What you have to do: The response must consist of the lines below from the one with "https://www.researchprotocols.org/2020/7/e16863" through the one with "(page number not for citation purposes)", exactly as they appear and with both ends kept.

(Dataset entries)
= = = =

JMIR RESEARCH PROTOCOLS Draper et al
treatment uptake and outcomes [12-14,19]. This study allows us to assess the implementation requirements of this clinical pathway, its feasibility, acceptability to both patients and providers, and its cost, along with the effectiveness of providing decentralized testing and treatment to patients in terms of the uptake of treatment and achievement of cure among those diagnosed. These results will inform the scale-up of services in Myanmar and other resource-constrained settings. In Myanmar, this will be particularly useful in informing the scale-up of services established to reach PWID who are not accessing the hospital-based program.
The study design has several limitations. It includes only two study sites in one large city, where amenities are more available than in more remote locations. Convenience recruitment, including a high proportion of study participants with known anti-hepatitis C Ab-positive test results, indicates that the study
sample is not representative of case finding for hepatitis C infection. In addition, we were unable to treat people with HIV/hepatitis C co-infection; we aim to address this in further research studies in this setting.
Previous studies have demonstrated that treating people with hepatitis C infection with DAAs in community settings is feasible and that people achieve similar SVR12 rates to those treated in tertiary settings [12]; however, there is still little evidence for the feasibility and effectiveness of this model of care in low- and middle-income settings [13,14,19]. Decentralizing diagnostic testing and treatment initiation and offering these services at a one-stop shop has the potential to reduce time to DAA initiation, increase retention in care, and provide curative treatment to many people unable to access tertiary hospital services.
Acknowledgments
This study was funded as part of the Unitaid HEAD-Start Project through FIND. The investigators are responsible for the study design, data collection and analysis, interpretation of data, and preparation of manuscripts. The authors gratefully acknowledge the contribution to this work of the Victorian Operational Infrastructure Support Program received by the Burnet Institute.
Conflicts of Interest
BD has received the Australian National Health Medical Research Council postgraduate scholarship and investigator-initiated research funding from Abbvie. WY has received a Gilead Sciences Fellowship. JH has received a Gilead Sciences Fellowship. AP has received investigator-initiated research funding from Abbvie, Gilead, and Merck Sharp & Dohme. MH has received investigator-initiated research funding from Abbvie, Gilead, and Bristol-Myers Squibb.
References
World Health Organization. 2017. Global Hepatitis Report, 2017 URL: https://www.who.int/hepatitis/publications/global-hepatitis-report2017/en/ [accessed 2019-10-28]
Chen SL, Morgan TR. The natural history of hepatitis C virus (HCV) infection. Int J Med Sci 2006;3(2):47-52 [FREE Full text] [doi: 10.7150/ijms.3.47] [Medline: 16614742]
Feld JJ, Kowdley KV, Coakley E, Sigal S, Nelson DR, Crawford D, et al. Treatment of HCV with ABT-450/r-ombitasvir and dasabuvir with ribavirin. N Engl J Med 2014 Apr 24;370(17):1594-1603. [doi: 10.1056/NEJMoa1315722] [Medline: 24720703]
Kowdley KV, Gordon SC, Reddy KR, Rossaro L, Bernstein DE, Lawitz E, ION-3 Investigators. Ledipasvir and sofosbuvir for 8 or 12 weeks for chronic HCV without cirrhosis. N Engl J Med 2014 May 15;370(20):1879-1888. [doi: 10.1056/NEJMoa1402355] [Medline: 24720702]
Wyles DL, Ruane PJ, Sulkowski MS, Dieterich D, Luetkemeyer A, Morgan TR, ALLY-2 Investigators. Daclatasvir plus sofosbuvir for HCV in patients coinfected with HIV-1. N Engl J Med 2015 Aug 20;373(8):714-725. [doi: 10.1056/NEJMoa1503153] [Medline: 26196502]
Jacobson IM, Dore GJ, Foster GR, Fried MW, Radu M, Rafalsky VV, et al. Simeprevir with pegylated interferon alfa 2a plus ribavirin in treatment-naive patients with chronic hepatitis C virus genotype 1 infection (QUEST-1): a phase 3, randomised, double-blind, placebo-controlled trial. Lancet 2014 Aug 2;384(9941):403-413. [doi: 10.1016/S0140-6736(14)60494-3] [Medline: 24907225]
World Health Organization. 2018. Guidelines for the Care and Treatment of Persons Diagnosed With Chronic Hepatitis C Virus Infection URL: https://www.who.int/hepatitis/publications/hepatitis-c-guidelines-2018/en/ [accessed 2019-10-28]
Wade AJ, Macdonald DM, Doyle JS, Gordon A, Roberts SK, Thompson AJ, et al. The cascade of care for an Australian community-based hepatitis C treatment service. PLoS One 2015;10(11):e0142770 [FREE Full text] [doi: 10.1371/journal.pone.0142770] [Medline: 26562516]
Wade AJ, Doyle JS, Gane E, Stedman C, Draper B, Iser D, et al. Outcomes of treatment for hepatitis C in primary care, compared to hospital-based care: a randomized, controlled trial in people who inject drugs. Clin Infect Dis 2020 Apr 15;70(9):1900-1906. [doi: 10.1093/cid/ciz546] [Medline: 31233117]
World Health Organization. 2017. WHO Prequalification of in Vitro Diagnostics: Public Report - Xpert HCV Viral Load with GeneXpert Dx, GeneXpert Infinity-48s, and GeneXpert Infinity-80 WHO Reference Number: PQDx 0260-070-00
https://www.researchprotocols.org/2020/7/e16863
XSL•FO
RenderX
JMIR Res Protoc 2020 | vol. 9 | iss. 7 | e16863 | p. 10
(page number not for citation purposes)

= = = =

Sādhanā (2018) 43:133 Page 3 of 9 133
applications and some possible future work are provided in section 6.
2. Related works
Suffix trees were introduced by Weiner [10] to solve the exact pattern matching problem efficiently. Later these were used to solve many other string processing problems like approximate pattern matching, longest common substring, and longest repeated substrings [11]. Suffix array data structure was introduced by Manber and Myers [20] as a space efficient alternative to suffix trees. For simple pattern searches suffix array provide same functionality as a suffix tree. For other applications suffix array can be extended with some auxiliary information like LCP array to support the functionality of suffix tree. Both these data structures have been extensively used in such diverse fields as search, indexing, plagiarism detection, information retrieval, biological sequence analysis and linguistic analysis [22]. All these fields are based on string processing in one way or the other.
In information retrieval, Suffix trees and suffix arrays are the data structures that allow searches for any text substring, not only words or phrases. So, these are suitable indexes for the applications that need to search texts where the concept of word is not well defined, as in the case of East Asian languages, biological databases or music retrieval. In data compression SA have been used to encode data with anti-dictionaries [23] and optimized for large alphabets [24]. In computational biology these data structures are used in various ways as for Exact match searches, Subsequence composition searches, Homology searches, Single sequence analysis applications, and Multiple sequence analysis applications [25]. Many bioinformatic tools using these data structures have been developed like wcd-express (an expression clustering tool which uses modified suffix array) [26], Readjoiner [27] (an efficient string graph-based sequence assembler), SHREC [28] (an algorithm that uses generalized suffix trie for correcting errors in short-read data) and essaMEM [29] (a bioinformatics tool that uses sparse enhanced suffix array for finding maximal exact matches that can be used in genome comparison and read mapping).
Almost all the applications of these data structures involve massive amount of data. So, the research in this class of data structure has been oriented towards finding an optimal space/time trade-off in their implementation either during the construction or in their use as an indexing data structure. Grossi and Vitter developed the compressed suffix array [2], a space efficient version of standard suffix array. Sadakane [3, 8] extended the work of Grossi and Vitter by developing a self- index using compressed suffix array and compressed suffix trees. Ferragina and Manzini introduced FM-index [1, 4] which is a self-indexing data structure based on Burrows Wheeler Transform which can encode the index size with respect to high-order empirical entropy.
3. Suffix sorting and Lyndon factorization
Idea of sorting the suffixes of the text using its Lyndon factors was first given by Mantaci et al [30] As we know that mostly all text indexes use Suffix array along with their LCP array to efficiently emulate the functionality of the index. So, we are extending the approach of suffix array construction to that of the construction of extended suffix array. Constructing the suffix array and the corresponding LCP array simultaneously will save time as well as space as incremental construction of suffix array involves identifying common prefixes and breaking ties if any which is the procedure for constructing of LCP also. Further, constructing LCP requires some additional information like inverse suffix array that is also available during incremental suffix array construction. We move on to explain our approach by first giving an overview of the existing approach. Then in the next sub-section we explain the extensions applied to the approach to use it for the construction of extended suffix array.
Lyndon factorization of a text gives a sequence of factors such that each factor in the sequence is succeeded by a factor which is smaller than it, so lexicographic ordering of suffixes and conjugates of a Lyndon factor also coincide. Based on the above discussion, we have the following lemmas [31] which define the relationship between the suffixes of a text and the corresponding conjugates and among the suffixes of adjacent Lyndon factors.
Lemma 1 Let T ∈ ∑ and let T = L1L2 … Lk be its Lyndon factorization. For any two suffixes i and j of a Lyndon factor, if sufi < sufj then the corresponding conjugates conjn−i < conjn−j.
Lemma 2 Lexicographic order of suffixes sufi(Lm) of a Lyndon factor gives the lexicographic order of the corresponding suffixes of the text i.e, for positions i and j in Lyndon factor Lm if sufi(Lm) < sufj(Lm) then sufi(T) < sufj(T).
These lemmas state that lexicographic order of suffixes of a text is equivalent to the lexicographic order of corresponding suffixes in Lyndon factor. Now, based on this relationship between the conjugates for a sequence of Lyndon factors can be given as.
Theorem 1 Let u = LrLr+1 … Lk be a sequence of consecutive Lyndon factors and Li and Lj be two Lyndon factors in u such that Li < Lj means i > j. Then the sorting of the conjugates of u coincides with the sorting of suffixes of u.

= = = =

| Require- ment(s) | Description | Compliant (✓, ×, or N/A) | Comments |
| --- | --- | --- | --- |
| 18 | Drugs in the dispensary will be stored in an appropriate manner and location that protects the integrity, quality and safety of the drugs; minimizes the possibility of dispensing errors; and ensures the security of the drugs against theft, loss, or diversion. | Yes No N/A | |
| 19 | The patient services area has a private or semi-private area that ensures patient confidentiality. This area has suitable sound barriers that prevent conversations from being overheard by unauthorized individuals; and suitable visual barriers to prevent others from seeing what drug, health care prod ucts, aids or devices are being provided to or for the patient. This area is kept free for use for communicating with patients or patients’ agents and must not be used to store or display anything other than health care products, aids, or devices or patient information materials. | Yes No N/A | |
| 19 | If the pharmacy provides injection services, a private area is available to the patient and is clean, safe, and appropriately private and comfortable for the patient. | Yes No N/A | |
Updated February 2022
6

= = = =

Solution:
https://www.researchprotocols.org/2020/7/e16863
XSL•FO
RenderX
JMIR Res Protoc 2020 | vol. 9 | iss. 7 | e16863 | p. 10
(page number not for citation purposes)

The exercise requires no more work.